F. Audit data - reports to be reported monthly at ED department meetings; next meeting on 10/13/2021 and to LPIC (Leadership Performance Improvement Council); next meeting on 10/5/2021.
G. Any deficiencies to be identified/addressed "in real time" with staff - follow corrective action policy.

7. In interview with administrative staff member A # 3, on 9/7/2021 at approximately 10:22 am, confirmed the following:
A. Received call from AH # 50's administrative staff, in regards EMTALA issue; patient (a minor) who showed up; brought in by parent for screen and treatment at their facility (AH # 50); who had been at AH # 40 first.
B. Made A # 2 and A # 1 (Assistant Vice President - Nursing) aware that AH # 50 had filed a complaint (EMTALA) with ISDH (Indiana State Department of Health) and CMS (Centers for Medicare and Medicaid Services).
C. Have already done their own investigation, review, follow through, staff re-education and plan; monitoring.
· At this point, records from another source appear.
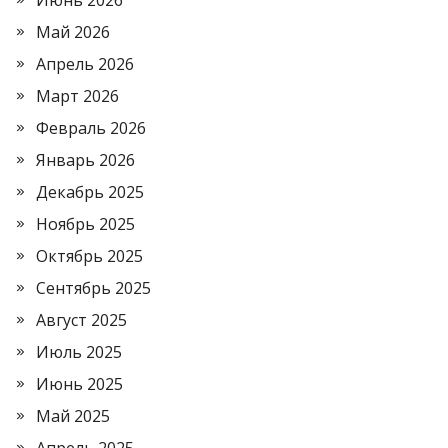
Май 2026
Апрель 2026
Март 2026
Февраль 2026
Январь 2026
Декабрь 2025
Ноябрь 2025
Октябрь 2025
Сентябрь 2025
Август 2025
Июль 2025
Июнь 2025
Май 2025
Апрель 2025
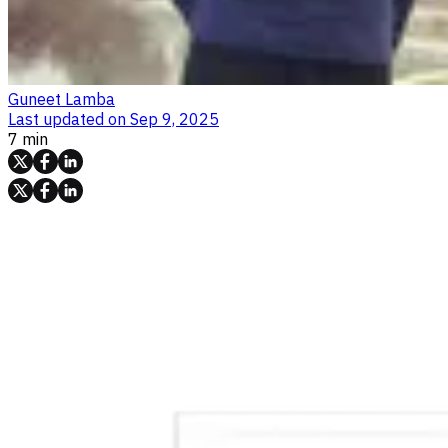
Guneet Lamba
Last updated on
Sep 9, 2025
7 min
8. In interview with administrative staff member A # 1, on 9/7/2021 at approximately 10:23 am, confirmed the following:
A. The triage nurse (N # 10 {Registered Nurse - ER/ED}); triaged the patient, with FM # 1 present; informed FM # 1 that minors/pediatric patients - assault victims go to AH # 50 for assault kit/exam.
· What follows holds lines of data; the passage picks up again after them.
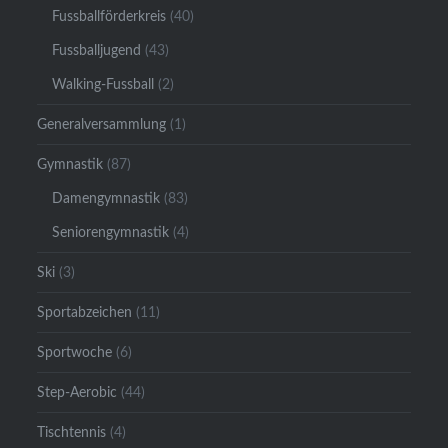
Fussballförderkreis
(40)
Fussballjugend
(43)
Walking-Fussball
(2)
Generalversammlung
(1)
Gymnastik
(87)
Damengymnastik
(83)
Seniorengymnastik
(4)
Ski
(3)
Sportabzeichen
(11)
Sportwoche
(6)
Step-Aerobic
(44)
Tischtennis
(4)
B. Patients are seen as an outpatient visit; see pediatric SANE (Sexual assault nurse examiner) nurse there, at AH # 50. After seen here first by MD and/or PA (Physician Assistant) for medical screening exam.
C. The PA arrived to room to see patient (patient # 10 {10-A}) - (pediatric), and found that FM # 1 took the patient and left. FM # 1 did not tell anyone she/he was leaving. No refusal was signed.

9. In interview with administrative staff member A # 2, on 9/7/2021 at approximately 9:59 am, at approximately 10:21 am, at approximately 10:25 am, confirmed the following:
A. Do not have pediatric SANE nurses at AH # 40; have SANE nurses for adult cases.
B. The pediatric patients; sexual assault victims, are triaged, seen by MD or PA, receive MSE and treatment. Then receive further information for referral and follow up as an outpatient through SANE program at AH # 50; have contact; arrangement with SANE nurse there. Most of the pediatric cases; are not usually brought in during the "acute phase".
C. Was informed by A # 3, that AH # 50 had filed an EMTALA complaint on 8/11/2021.
D. Started working on action plan and re-education on 8/12/2021.
E. FM # 1 - to patient # 10; left the ER before patient was seen by MD and/or PA. Patient and FM # 1 were still in triage room; when left; an ED room had not been assigned yet.